Lengelle advocates cultivating mindfulness through poetry. This offers an outlet for coping with trauma and grief — collective feelings as COVID-19 wreaks havoc on our world. Poetry allows you to acknowledge and show reverence for moments of sadness, like hearing about the number of deaths caused by the virus or learning a friend lost their job.
“Instead of cultivating stress, have an authentic feeling about it,” Lengelle says. You don’t have to share your poems — just expressing the thought helps you demonstrate reverence and honor for those affected.
Unleashing these feelings helps us free up our creative bandwidth to spend on doing great work.
A Writing Exercise for Content Marketing Mindfulness
Another source of stress (and writer’s block) are the limits we put on our own creativity and capacity to cope with a crisis. But limits, like the stressful thoughts, can be questioned. “We have more resources internally than we could possibly imagine,” Lengelle says.
Here’s an exercise Lengelle recommends for pushing past our self-established boundaries. Think of someone whose work and spirit you admire. Let’s use Williams Wordsworth as an example. I spent a lot of time in grad school studying his creative philosophy, which posited that the subject of poetry should be the everyday. Think of the difference between The Iliad, which recounts the epic battle at Troy, and this poem, which shows the speaker visiting a vibrant field of daffodils and finding joy in remembering the sight.

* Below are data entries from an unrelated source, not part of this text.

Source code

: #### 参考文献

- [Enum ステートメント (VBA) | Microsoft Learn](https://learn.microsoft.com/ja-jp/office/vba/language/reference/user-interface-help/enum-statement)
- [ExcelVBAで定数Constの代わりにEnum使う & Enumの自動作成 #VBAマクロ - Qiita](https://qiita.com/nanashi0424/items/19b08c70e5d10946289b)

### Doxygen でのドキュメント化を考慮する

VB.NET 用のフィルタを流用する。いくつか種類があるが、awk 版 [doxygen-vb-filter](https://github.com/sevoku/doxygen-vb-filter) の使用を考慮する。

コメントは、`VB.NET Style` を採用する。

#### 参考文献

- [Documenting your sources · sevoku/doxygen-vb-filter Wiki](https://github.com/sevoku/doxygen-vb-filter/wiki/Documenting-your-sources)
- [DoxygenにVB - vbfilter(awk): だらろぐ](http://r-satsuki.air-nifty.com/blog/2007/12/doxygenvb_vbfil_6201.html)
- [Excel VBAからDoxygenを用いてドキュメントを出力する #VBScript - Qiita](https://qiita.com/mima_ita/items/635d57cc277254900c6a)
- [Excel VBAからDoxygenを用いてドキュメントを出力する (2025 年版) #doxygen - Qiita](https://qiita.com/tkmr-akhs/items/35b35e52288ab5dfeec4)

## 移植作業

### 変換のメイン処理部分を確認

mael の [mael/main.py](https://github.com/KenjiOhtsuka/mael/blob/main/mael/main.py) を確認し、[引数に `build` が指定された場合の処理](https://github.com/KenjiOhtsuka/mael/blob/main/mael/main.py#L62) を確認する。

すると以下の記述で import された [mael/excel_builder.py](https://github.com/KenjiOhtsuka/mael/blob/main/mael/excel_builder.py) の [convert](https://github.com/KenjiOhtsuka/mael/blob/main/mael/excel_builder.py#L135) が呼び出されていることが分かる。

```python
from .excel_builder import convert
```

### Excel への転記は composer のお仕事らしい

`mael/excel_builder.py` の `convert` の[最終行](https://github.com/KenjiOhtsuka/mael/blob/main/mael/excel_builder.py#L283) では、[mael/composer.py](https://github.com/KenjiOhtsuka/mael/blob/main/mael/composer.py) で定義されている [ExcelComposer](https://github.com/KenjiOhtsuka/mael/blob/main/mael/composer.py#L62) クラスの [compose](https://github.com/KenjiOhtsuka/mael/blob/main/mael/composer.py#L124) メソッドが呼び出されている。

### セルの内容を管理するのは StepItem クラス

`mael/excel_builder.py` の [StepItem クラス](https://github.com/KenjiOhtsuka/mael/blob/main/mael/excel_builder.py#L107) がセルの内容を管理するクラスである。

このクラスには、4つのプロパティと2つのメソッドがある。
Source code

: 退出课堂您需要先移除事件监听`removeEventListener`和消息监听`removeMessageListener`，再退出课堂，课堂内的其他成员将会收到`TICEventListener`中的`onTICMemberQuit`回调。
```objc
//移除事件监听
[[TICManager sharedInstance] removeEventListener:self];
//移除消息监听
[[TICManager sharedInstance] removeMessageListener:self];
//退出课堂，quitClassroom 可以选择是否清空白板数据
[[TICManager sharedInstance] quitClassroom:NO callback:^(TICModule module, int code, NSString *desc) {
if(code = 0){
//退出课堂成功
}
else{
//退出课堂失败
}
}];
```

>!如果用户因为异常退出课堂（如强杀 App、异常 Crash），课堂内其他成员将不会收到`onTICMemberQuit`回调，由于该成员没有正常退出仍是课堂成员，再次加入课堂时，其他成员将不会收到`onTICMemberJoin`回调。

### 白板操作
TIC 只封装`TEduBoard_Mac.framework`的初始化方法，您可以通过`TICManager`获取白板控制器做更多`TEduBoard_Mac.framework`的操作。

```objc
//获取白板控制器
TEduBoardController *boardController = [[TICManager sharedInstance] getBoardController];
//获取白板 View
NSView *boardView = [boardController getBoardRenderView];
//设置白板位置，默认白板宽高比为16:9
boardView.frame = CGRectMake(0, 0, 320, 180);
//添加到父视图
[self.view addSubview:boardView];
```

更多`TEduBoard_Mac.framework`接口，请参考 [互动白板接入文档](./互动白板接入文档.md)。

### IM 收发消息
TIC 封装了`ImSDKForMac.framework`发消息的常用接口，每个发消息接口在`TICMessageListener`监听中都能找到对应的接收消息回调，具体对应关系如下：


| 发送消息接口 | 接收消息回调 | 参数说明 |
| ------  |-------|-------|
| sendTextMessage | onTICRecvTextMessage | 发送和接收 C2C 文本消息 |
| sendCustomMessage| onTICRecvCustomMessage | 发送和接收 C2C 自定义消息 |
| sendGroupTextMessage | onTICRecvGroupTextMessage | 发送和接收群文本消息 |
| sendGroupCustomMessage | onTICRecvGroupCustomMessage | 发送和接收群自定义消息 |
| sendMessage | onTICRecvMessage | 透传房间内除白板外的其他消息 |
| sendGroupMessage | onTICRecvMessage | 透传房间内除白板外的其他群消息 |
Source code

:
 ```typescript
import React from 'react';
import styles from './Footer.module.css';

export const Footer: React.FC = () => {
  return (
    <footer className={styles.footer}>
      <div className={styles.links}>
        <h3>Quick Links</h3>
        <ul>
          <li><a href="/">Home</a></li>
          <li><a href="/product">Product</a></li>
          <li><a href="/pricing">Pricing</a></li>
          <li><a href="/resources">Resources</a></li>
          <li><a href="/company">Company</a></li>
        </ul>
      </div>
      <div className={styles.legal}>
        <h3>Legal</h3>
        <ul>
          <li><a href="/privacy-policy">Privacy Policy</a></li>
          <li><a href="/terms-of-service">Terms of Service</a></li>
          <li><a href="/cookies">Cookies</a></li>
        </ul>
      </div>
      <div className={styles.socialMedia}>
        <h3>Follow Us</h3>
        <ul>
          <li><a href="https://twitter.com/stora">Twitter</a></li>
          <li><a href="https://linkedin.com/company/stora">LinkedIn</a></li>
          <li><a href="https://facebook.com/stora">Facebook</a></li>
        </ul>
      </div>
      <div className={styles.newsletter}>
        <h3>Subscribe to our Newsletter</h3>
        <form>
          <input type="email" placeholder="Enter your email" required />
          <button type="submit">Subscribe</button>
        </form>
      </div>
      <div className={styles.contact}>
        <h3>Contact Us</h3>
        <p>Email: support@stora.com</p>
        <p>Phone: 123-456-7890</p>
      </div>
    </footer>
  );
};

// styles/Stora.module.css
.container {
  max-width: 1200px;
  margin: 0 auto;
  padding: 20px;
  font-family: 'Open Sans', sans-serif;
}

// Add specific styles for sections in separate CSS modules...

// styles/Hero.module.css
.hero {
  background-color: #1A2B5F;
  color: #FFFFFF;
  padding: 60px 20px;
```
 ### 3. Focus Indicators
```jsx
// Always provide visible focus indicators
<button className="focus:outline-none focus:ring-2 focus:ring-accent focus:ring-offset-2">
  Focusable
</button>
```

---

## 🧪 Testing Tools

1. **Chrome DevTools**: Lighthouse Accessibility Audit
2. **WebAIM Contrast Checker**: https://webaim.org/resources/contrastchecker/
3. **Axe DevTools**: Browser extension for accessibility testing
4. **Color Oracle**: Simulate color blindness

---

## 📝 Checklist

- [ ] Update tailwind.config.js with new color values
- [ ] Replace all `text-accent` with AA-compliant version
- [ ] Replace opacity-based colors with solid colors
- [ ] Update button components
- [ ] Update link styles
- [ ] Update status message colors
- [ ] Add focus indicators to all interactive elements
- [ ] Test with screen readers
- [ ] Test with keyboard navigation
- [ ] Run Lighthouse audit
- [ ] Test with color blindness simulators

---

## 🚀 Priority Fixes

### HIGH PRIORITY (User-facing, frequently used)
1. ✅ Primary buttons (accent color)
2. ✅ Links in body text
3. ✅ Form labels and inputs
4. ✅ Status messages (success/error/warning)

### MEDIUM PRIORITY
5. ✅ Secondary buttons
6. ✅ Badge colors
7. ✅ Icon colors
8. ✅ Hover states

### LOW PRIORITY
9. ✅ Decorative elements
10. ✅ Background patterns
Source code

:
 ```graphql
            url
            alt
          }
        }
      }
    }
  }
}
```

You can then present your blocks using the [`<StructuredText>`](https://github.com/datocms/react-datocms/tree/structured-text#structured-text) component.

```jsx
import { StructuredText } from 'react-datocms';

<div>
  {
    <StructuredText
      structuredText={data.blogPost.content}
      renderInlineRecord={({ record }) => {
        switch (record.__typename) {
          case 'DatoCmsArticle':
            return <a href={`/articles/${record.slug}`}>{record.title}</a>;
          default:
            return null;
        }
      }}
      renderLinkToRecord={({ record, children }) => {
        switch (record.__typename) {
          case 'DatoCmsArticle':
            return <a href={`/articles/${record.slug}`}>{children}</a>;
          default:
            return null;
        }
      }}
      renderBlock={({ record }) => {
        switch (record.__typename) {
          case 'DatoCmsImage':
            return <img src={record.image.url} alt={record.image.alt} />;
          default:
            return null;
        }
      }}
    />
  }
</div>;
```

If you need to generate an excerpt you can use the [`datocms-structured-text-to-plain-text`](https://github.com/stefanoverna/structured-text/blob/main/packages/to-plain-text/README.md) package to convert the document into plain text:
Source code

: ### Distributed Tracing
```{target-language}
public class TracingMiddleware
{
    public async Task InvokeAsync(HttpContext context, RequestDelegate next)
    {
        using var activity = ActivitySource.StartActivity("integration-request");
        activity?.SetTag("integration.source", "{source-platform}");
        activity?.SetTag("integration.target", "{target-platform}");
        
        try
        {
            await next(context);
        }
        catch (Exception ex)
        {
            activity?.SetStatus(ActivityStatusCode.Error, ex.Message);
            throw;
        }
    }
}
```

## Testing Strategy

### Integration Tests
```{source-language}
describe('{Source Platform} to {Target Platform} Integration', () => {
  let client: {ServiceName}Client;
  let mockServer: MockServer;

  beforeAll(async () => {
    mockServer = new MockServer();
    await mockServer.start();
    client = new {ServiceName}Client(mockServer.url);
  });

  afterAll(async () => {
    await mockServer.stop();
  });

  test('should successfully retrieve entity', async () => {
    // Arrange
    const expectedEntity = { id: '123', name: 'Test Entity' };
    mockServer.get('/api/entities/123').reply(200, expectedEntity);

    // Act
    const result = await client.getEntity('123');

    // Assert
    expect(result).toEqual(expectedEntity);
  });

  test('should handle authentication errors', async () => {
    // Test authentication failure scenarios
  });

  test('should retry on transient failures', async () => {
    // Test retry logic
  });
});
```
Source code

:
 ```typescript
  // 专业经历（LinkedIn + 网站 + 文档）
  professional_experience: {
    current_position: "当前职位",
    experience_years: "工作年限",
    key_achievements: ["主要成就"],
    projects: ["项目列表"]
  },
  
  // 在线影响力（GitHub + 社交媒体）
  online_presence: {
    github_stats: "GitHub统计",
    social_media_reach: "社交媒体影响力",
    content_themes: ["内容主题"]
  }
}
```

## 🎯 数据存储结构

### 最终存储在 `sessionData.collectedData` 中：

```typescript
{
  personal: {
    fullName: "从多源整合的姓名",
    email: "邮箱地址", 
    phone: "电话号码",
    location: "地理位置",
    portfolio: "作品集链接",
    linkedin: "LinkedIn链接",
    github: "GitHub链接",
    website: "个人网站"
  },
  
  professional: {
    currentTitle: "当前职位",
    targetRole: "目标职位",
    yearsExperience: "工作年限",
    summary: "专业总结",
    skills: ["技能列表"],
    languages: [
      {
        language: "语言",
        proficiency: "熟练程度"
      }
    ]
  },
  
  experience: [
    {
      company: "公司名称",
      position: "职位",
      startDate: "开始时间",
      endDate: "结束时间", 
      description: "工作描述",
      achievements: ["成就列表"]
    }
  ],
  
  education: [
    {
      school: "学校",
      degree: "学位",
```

The profoundness of your responses when you write from someone else’s perspective may surprise you. It allows you to break through the limitations set on your own thoughtfulness. I “asked” the great poet whether the work I do everyday matters in the larger context.
“What you are doing is valuable,” he might say. “Recording and sharing stories of everyday lives during times of turmoil is one of the most important outcomes of any historical moment. Why do you think we’re so fascinated by the ruins of Pompeii?”
But is there a greater purpose? What value am I adding?
“History isn’t only made on battlefields,” my muse continues. “It’s the collection of everyday moments that change the course of time, and providing value where you can does make a difference.”
I’m doing my part to keep the economy moving, and I’m providing value to my clients. I’m staying home to prevent the virus from spreading further. I’m where I should be, doing what I need to do.